FAZ-Autor Philipp Krohn berichtete nach einem Gespräch mit diz-Vorstand Thorsten Kircheis über neues Interesse an Zeitwertkonten.
Wenn Unternehmen ihren Mitarbeitern ein Sabbatical ermöglichen wollen, greifen sie zu diesem Instrument. Doch die Verbreitung stockt.

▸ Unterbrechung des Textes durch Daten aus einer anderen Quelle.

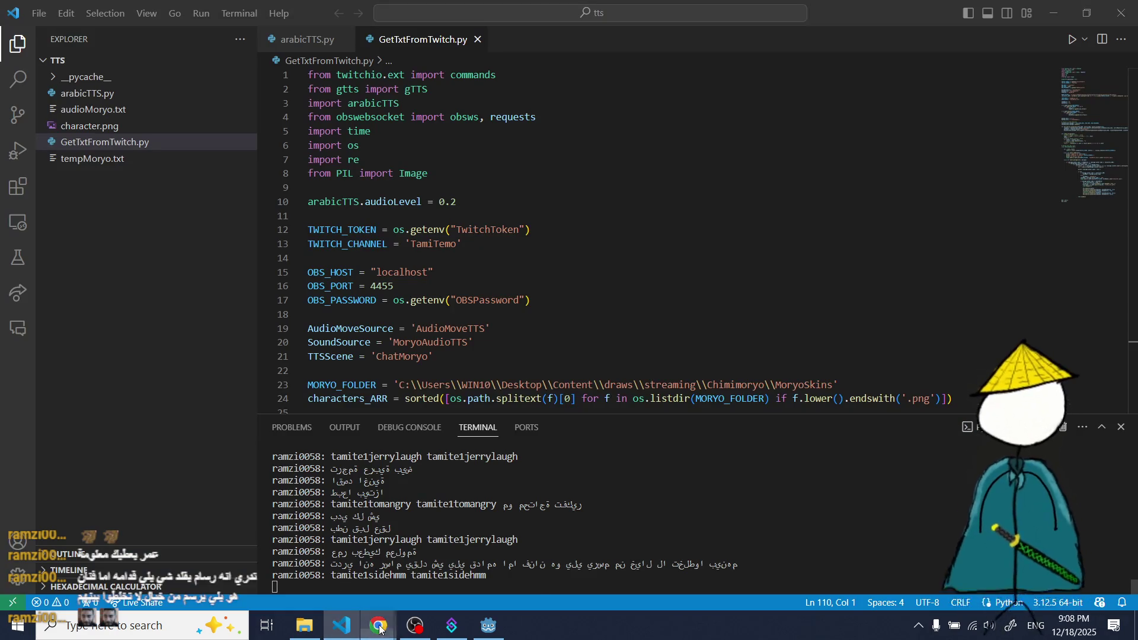
{"action": "left_click", "coordinate": [387, 559]}
{"action": "key", "text": "ctrl+Tab"}
{"action": "mouse_move", "coordinate": [378, 625]}
{"action": "left_click", "coordinate": [279, 557]}
{"action": "key", "text": "ctrl+Tab"}
{"action": "key", "text": "ctrl+Tab"}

pik. FRANKFURT, 8. Juni. Es gab Zeiten, in denen war das Interesse der Bundespolitik an Lösungen von Finanzdienstleistern begrenzt. In der betrieblichen Altersversorgung kam es seit etwa 2009 zu einer Stagnation im Markt. Zeitwertkonen, in denen Beschäftigte Entgeltansprüche sammeln können und diese dann später für die Finanzierung von Auszeiten (zur Pflege Angehöriger, zur Betreuung von Kindern, für ein Sabbatical) nutzen können, sind sogar seit je ein Nischen phänomen. Doch sowohl die Altersvorsorge als auch die finanzielle Ausstattung anderer politischer Ziele sind wieder stärker in den Fokus gerückt und damit auch die Instrumente, die lange Zeit ein Schattendasein geführt haben.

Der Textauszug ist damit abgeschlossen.